Having the bad luck of being born last, I always had to sit in the middle. I sometimes tried to stretch out on the floor, but the hump made it a little difficult. Occasionally I would attempt to sleep on the shelf behind the back seat, until the sun started to bake me through the window. Reading in the car made me nauseated, so I to pass the time gazing at the scenery. I would watch as we passed vast, flat fields of wheat, or corn, with slowly kowtowing oil derricks scattered throughout them.

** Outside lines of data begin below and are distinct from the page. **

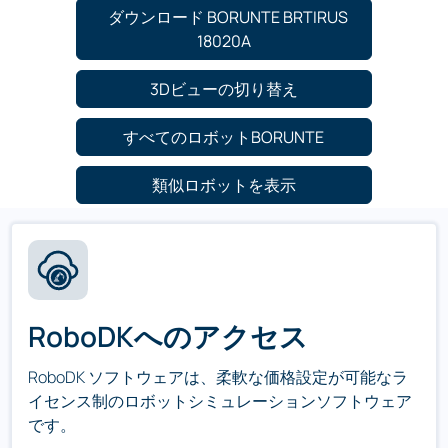
ダウンロード BORUNTE BRTIRUS
18020A
3Dビューの切り替え
すべてのロボットBORUNTE
類似ロボットを表示
RoboDKへのアクセス
RoboDK ソフトウェアは、柔軟な価格設定が可能なラ
イセンス制のロボットシミュレーションソフトウェア
です。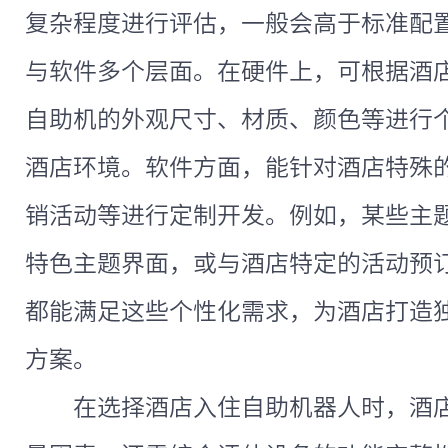
复杂程度进行评估，一般会高于标准配
与软件多个层面。在硬件上，可根据酒
自助机的外观尺寸、材质、颜色等进行
酒店环境。软件方面，能针对酒店特殊
销活动等进行定制开发。例如，某些主
特色主题界面，或与酒店特定的活动预
都能满足这些个性化需求，为酒店打造
方案。
在选择酒店入住自助机器人时，酒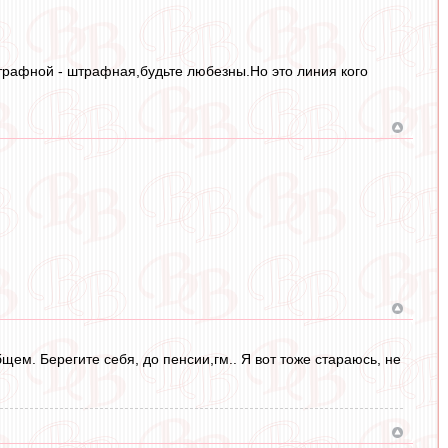
штрафной - штрафная,будьте любезны.Но это линия кого
бщем. Берегите себя, до пенсии,гм.. Я вот тоже стараюсь, не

We usually arrived at our destination late in the evening, and I would wake up from an uneasy sleep as we pulled into the parking lot of the Holiday Inn.
I suppose each generation says the same thing: “Young people today …” We’ve all heard the same refrain about walking ten miles to school, barefoot, in the snow, uphill both ways. Yesterday as we discussed the trip, I heard the voice of my mother coming out of my mouth: “When I was a kid, we didn’t HAVE DVD players in our car! We had to read BOOKS! And play license plate games! And sing SONGS! Heaven forbid!”
Being TCKs made my sisters and me more patient with change and adversity (although while I wouldn’t call a long car trip adversity, my kids probably would!) Not only did we endure the long summer car trips, we sat on planes for hour after hour while we crossed oceans. We sat, dirty and jet lagged in airports when flights were delayed. We never uttered the phrase, "I'm bored!" We walked, bleary-eyed, through strange new cities, knowing that they were our new “home”. Disoriented, we found ourselves immersed in places where people spoke strange languages and had weird behavior. We were taken to new schools, dropped off with a pat on the head, and expected to fit in. So, yes, it makes me want to scream at my kids, how easy you have it! even though I know it will fall on deaf ears. I am simultaneously angry with and envious of them.